Que una pequeña entidad surgida de la buena voluntad de ciudadanos anónimos esté haciendo más por salvar vidas que una macroorganización supraestatal como la Unión Europea, para la cual esos seres humanos desesperados no son más que un engorro, y, sobre todo, que esté logrando un nivel de repercusión social y mediática tan alto, es una bofetada tan bestial al sistema que no pueden más que buscar la manera de inhabilitarla.

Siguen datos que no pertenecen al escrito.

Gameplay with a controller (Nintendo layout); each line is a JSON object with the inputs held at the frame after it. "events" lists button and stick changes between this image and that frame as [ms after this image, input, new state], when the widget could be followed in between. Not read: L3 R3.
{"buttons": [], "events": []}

Hace unos días, después de salvar de morir ahogadas a más de doscientas personas que huían de quién sabe qué horrores, el barco de Proactiva Open Arms fue retenido en un puerto italiano, y su tripulación acusada de promover la inmigración clandestina, una táctica que ya han padecido otras organizaciones, el objetivo de la cual, resulta obvio, es impedir que continúen rescatando a personas en el Mediterráneo.

La UE pretende, como hizo con el acuerdo con el gobierno fascista de Turquía (que en estos momentos está masacrando a la población civil kurda en el norte de Siria), despachar por la puerta de atrás el asunto de los exiliados que se lanzan al mar con la esperanza de arribar a Italia. Pretende que el trabajo sucio lo haga Libia, un estado fallido donde operan a sus anchas las mafias esclavistas. La mayoría de esas personas huyen de Libia, prefieren arriesgarse a morir ahogadas antes que regresar a ese infierno para los derechos humanos.

En cualquier caso, Proactiva Open Arms ha logrado tal grado de prestigio social y cuenta con tanto apoyo (incluso institucional, por parte de ayuntamientos y gobiernos autonómicos), que si no puede continuar su labor con el barco retenido, lo hará con otros. No le van a faltar ni aportaciones económicas ni voluntarios.

Eso sí, su actuación no es más que un parche; necesario, que debería sacar los colores a muchos, pero un parche al fin y al cabo, pues el verdadero drama es que miles de personas se arrojen al Mediterráneo cada año ante la indiferencia de quienes, en buena medida, son responsables de las causas que los llevan a arriesgar sus vidas agarrándose a un hilo de esperanza casi invisible.

Esperanza. Bonita palabra, tan necesaria en esta época aciaga en que, si uno levanta la vista, resulta tan difícil tenerla. Comunidad La Esperanza se llama la protagonista del segundo ejemplo del que quería hablaros, mucho menos conocido y mucho más modesto, pero igualmente incómodo para el institucionalismo, y necesario.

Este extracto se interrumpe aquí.